The behavioural patterns of a compulsive hoarder

People are described as being compulsive hoarders when they collect large quantities of clutter, but hardly ever discard anything. The clutter itself has very little or no financial value, and would be considered by most people to be worthless junk. The compulsion to hoard can be so strong that eventually a hoarder’s place of residence becomes virtually uninhabitable because of the sheer volume of clutter that is hoarded in every nook and cranny in the house, often to the extent that the rooms are unusable for their proper function.

In some people, who suffer from the most chronic hoarding disorder, their everyday function and behaviour can become significantly impaired; this can relate to their normal domestic activities around the home, and also their external activities if they go out to work, (which many hoarders do).

The compulsion to hoard can become so obsessive that a hoarder may often hang on to anything that has been loaned to them, and in some cases, the obsession to collect certain items, can lead to the hoarder stealing them. It is a fact that people afflicted with the hording compulsion actually believe that their clutter has real value, whereas 99% of the time it is entirely value-less.

It is not known why people start hoarding. In some cases it is something that began in their childhood and was controlled to an extent by their parents, only to attain full “release” once they left home and found their own accommodation. It is quite often the case that hoarders are lone individuals, as any potential partners become quickly disenchanted, and even horrified by the mess and chaos that is apparent in the hoarder’s place of residence. Sometimes, partners can also be affected by the obsession, but if there are any children in the home, then they are in danger from the unsanitary environment, and the safety hazards, including a heightened risk of fire.

Hoarding actually destroys the hoarder’s social life. They will usually not allow anybody into their home, friends or family alike. This is can be for two reasons. Firstly there is the acute embarrassment that some hoarders feel if anyone were to be allowed to see the squalor and chaos in which they live. Secondly however, some hoarders give little or no thought to others, or what others may think of them, they are actually afraid that outsiders may covert their hoard, worthless though it is in reality.
Compulsive hoarder behavioural patterns

There are people around who can assist; both with helping to rehabilitate a hoarder into a more normal pattern of behaviour, and also to actually help to clear the clutter from the residence a small amount at a time. It is important to take it in small steps. It is easier for the hoarder to begin to discard things gradually. The pace of discarding can be slowly accelerated as time goes on. However, it is really important, that any small measure of success is very loudly applauded. This helps the hoarder to feel better about what they are doing, (it is so very difficult for them to discard even the smallest of items), and it will help them to recover something of their self-confidence and self esteem if they believe that they are making constructive progress.

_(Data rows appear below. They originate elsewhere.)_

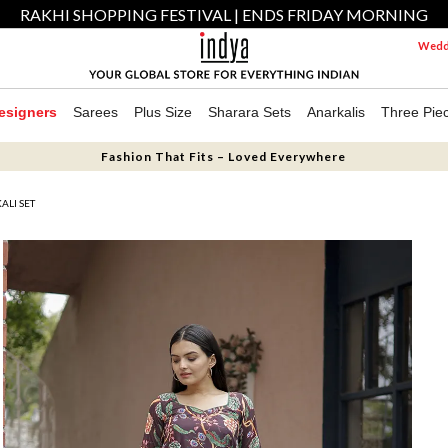
RAKHI SHOPPING FESTIVAL | ENDS FRIDAY MORNING
Weddi
esigners
Sarees
Plus Size
Sharara Sets
Anarkalis
Three Pie
Fashion That Fits – Loved Everywhere
ALI SET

Compulsive hoarding is recognised today as special type of OCD (a Compulsive Obsessive Disorder), and there are Cognizant Behavioural Therapies (CBTs) that have been specially adapted to help a hoarder on the road to recovery. There are also some anti depressant drugs that have proved successful too.

If you know of anybody who is stricken with chronic hoarding, you should do your best to put them in touch with trained professionals who can try to help. Whilst any support you can offer may be appreciated, it may also be taken as interference. Hoarders can be quite possessive and vehement about their habits. It takes properly trained specialists to combat the condition. They are plentiful and easy to find if you search on the internet.